I'll admit, I'm also not quite catching this vision of what even needs to be shared between Cargo and ecosystem tools. Sharing can also be quite difficult until the requirements have been sussed out and I generally recommend duplicating logic initially as part of that process.

Thank you for your response. I can see where the overlap is here. I think you're right that some of this may be an implementation detail for SBOM tools, and index signing definitely covers more than I was accounting for.

Where I still see the gap is:

  • SBOM tools don't have a common foundation for parsing/verifying Cargo metadata, so they keep reimplemeting it slightly differently.
  • Cargo itself won't consume SBOMs, but a small crate could help avoid drift in the ecosystem and make it easier for SBOM tools to benefit from RFC 3553.

I get your point on premature sharing — maybe the best first step would be to prototype a helper library and see if tools like cargo-sbom or cargo-auditable would actually adopt it. If they do, that makes the case stronger for a shared "foundation". If not it would most likely stay project-specific.

The existing checksums are sha256. This is extremely strong. There is no known attack against this digest, especially that bypassing it would require the hardest second preimage attack.

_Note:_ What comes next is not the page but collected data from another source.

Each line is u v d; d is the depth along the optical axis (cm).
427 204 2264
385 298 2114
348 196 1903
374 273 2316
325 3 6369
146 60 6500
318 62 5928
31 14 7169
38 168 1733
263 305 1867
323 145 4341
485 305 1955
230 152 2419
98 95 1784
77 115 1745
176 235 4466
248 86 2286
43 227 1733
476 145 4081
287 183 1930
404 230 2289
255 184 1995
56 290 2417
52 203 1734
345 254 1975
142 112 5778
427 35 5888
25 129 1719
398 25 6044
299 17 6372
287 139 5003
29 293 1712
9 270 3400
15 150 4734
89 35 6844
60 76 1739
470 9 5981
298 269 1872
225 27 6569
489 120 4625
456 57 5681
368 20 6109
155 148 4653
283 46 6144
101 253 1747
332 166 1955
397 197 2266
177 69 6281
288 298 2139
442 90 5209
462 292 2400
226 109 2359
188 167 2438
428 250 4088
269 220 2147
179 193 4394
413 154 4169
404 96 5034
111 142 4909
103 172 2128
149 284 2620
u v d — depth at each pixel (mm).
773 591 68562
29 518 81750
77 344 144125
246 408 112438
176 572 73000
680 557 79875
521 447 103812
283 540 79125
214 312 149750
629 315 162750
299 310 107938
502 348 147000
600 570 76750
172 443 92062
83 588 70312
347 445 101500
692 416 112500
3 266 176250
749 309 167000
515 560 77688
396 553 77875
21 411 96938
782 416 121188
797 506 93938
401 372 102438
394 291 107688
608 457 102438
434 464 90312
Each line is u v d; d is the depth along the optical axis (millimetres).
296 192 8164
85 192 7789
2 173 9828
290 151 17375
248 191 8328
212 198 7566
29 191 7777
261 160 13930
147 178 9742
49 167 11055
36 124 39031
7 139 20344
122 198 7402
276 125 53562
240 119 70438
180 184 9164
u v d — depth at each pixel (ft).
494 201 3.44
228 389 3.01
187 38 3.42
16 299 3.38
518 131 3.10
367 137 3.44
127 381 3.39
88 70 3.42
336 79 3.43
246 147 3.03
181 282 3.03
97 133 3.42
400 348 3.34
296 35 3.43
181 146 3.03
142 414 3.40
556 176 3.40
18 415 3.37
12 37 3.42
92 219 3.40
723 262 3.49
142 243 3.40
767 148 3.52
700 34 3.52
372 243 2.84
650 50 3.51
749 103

Cargo with Cargo.lock checks these checksums and is quite safe against compromise of locked crates. IMHO there's no need for additional tools checking these checksums.

However, there's no way of verifying that a new version has been published by the same author without trusting crates-io and GitHub. This is an area that needs improvement. It's a much harder problem than checksum verification. There's been a proposal to use TUF for this, but that's been 11 years ago.